Böhlen. Die Renaturierung des Areals wird mehr Zeit und Geld kosten als ursprünglich geplant. Eigentümer Vattenfall Europe, der das millionenschwere Projekt bezahlt, will sich Anfang 2014 dazu äußern, wie lange es noch dauern wird.

 

 

Das Erbe wiegt schwer: In diesem Tagebaurestloch wurden von 1968 bis Mitte 2000 circa 20,4 Millionen Kubikmeter Braunkohlenasche aus dem Altkraftwerk Lippendorf eingespült. Die Folge: ein diffuser, unberechenbarer Untergrund.

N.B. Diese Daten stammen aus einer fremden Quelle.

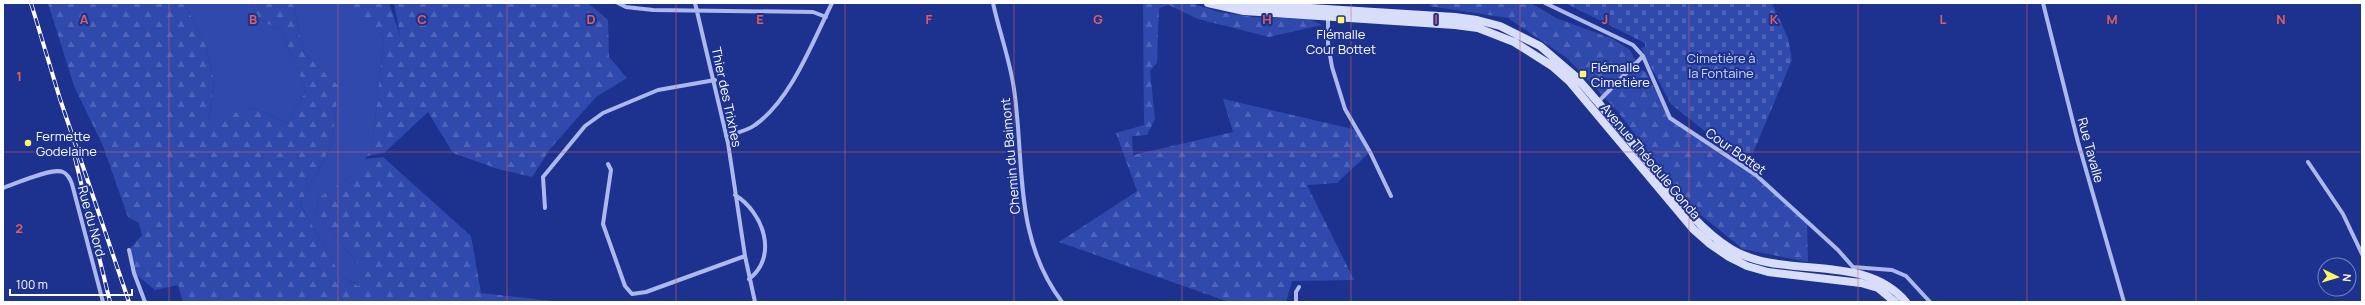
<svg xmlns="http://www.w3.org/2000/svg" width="2365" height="305" font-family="Manrope,sans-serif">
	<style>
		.grass { fill: #3049ad }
		.forest { fill: url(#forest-firs) }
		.cemetery { fill: url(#cemetery-stones) }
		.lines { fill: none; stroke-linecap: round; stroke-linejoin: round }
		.minor { stroke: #abb9ee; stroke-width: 4 }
		.secondary { stroke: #d8defa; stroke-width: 8 }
		.rail-casing { stroke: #fff; stroke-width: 4 }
		.rail { stroke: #1d328f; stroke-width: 2.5; stroke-dasharray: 8; stroke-linecap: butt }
		.grid { fill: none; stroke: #e05e5e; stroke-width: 1; stroke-opacity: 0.55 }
		.poi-dot { fill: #fdf86a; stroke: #1d328f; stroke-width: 1.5 }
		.labels { text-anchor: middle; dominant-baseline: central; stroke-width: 4; stroke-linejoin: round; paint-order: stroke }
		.poi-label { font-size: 13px; fill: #fff; stroke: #1d328f; text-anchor: start }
		.park-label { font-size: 13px; fill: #d1d9fa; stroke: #1d328f }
		.street-label { font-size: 13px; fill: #fff; stroke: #1d328f }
		.grid-label { font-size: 13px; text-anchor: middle; font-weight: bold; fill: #e05e5e; stroke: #1d328f; stroke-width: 4; stroke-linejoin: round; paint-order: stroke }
	</style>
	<defs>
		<pattern id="forest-firs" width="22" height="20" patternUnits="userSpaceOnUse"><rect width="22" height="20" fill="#3049ad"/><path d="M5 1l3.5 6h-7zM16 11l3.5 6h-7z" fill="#4f64b9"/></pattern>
		<pattern id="cemetery-stones" width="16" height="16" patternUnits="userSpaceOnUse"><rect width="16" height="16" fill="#3049ad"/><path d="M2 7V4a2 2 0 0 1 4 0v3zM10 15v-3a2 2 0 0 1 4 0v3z" fill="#4f64b9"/></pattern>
	</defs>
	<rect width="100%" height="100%" fill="#1d328f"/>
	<path class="grass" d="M184,3H251L260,20L281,30L306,91L287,123L254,108L209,121L214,81L205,43Z
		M293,3H348L355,15L384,36L372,149L358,170L339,185L319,197L316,212L360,266V286L342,277L300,204L331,147L339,86L304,53Z"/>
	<path class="forest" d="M48,3H184L205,43L214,81L209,120L254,108L287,123L306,91L281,30L260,20L251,3H293L304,53L339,86L331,147L300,204L342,277L359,286L360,266L316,212L319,197C337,186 354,177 365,159L383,157L471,236L481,293L561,302H183L178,285L155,290L134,273L129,250L142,235L139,223L128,217L103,146L74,86Z
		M348,3H389L400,35L394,3H588L608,20L609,57L627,78L596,97L550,149L532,177L498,169L453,153L428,112L384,153L367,156L372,148L384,36L354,15Z
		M1143,3H1191L1219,12L1253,17L1309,19L1322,25L1269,37L1198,19L1169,5L1159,8L1157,63L1150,71L1155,119L1147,135L1132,136L1133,155L1233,132L1223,99L1357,130L1370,152L1337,183L1307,185L1354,280L1292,281L1286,302H1229L1059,242L1137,191L1116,133L1144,125Z
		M1430,3H1531L1556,18L1613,39L1630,50L1640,70L1645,71L1670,118L1756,175L1807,222L1808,262L1743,249L1692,208L1618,112L1567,58L1508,18L1429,6Z"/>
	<path class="cemetery" d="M1565,3H1772L1788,38L1792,60L1753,153H1732L1671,104L1641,48L1645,47V43Z"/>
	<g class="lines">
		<path class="minor" d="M618,3L626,7L653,10L813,12L826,17
			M695,3L728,143L745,256L755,302
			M993,3C999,31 1010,60 1014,89C1025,164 1013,237 1062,302
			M1545,3L1633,45L1643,56L1670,118L1756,175L1838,250L1853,267L1892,270L1906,276L1930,302
			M2043,3L2078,142L2124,302
			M1328,16V44L1332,67L1345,109L1370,152L1391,196
			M1597,103L1643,56
			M726,136C736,133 747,131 755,125C791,100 813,41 832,3
			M2308,162L2343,214L2362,254
			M608,164L611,170L603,224L625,286L632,294L646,292L745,256
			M3,188C15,184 52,167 63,172C68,174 70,179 72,184L103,302
			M735,195C763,212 779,256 749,279
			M545,208L543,177L585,126L603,113L658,90L715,80
			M129,250L134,273L145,302
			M1296,302V292L1299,287"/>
		<path class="secondary" d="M1208,3L1244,11L1455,25L1478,28L1514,42L1552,66L1569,81L1693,229L1710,244L1729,257L1747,266L1768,272L1861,283L1878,288L1895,302
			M1229,3L1455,17L1477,20L1500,26L1540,46L1575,76C1603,107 1629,139 1655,171C1677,199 1700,230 1731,249C1784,281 1863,251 1906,302"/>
		<g class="rail-casing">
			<path id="rail" d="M31,3L60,99L129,302
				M75,158L110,302"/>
		</g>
		<use href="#rail" class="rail"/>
	</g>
	<path class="grid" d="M169,3V302M338,3V302M507,3V302M676,3V302M845,3V302M1014,3V302M1182,3V302M1351,3V302M1520,3V302M1689,3V302M1858,3V302M2027,3V302M2196,3V302M3,152H2362"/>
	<g class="poi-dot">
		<rect x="1337" y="16" width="8" height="8" rx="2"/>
		<rect x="1579" y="70" width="8" height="8" rx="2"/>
		<circle cx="28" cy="143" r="4"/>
	</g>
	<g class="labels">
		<g class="poi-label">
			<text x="1341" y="34" text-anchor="middle">Flémalle<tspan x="1341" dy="15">Cour Bottet</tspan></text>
			<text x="1591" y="67">Flémalle<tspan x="1591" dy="15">Cimetière</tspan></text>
			<text x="36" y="136">Fermette<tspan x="36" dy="15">Godelaine</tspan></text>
		</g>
		<g class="park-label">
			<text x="1721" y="58">Cimetière à<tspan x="1721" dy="15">la Fontaine</tspan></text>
		</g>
		<g class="street-label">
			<text transform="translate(727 97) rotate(78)">Thier des Trixhes</text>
			<text transform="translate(2091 150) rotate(75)">Rue Tavalle</text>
			<text transform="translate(1736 151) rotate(35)">Cour Bottet</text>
			<text transform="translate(1010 156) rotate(-95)">Chemin du Baimont</text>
			<text transform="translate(1651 161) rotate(50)">Avenue Théodule Gonda</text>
			<text transform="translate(92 221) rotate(75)">Rue du Nord</text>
		</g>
	</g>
	<g class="grid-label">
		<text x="84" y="24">A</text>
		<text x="253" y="24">B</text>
		<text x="422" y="24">C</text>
		<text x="591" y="24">D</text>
		<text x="760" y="24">E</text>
		<text x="929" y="24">F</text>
		<text x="1098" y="24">G</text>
		<text x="1267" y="24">H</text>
		<text x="1436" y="24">I</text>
		<text x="1605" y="24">J</text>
		<text x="1774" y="24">K</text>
		<text x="1943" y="24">L</text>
		<text x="2112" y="24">M</text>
		<text x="2281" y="24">N</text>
		<text x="19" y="81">1</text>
		<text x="19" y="233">2</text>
	</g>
	<rect width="2365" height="305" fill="none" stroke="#ffffff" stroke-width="8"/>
	<g transform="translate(2337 277) rotate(95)"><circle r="19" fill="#1d328f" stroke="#7784bc"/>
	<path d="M0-3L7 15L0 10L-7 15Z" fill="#fdf86a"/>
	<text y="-6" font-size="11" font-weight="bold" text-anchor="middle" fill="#ffffff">N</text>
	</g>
	<path d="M10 289v6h122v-6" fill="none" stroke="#ffffff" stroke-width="2"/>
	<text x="16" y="289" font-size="12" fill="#ffffff" stroke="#1d328f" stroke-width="3" paint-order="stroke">100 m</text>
</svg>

Schwerpunkt bildet der See, der mit zwei Technologien bezwungen und perspektivisch verschwinden soll: Per Seilbagger und Schute. Letztere wird seit Oktober 2012 eingesetzt. Das Spezialschiff der Firma ETX aus Theißen übernimmt auf dem Wasserweg die Verfüllung an den tiefsten Stellen. 60 Tonnen Grobasche aus dem Tagebau Peres nimmt das Gewässer pro Ladung der Schute auf. "Die Asche versinkt im Boden. Er ist wie ein Schwamm", erläutert Thomas Beyer, Geschäftsbereichsleiter Deponie/Bergbausanierung beim Bauherrn, der Mitteldeutschen Umwelt- und Entsorgung GmbH (Mueg). Und offenbar ist der Boden unersättlich: "130 000 Tonnen sind schon weg" - das Ende nicht in Sicht. Erst 4,5 des 26 Hektar großen Sees sind seit Sanierungsbeginn Ende 2009 gewichen. Im Boden gibt es große Setzungen. Wann der Untergrund stabil sein wird, sei schwer zu berechnen. Zumal sich die geotechnischen Verhältnisse durch den Grundwasseranstieg im Umfeld der IAA und den daraus resultierenden Anstieg des Wasserspiegels verschlechtert haben.

 

 

Bis zwei Meter unter der Wasseroberfläche wird verfüllt. "Den Rest muss der Seilbagger übernehmen", sagt Hartmut Tauber von der Mueg. Im gebotenen Sicherheitsabstand von zehn Metern arbeitet die Maschine zurzeit an der Schilfkante des Gewässers und versenkt jede Menge Abbruchmaterial, Bahnschwellen, Bauschutt. Ein gutes Stück Leipzig (Material, das beim Bau des City-Tunnels und beim Abbruch der Alten Messe anfiel) wurden und werden auf dem Gelände versenkt. Rund 800 000 Tonnen Material verschwanden bislang im See, insgesamt wurden drei Millionen Tonnen mineralische Abfälle eingebaut. Ein Mammutprojekt, für das strenge Sicherheitsvorkehrungen höchste Priorität haben. Dazu gehören tägliche Risskontrollen, regelmäßige Schulungen des Personals. Wöchentlich werden anhand aktueller Messdaten die Festlegungen zur Einbautechnologie getroffen. "Es hat keine Zwischenfälle mehr gegeben", sagt Frank-Udo Henze, Projektleiter bei Vattenfall. Die Vorkehrungen waren nochmals verschärft worden, als im Januar 2011 ein Radlader bei einem Erdrutsch im Uferbereich ins Wasser kippte. Der Unfall ging wie berichtet glimpflich aus.

 

 

Weit vorangeschritten ist hingegen die Sanierung des südlichen Teil des Geländes. Zwölf Hektar Fläche wurden schon bepflanzt. Noch in diesem und im nächsten Jahr wird es Henze zufolge weitere Bepflanzungen geben. Rund sechs Hektar Wald sind dort vorgesehen. In Abstimmung mit der Stiftung Wald für Sachsen werde entschieden, was dort gepflanzt wird. Einheimische Arten werden es sein. "Es hat sich schon vieles getan", sagt Henze.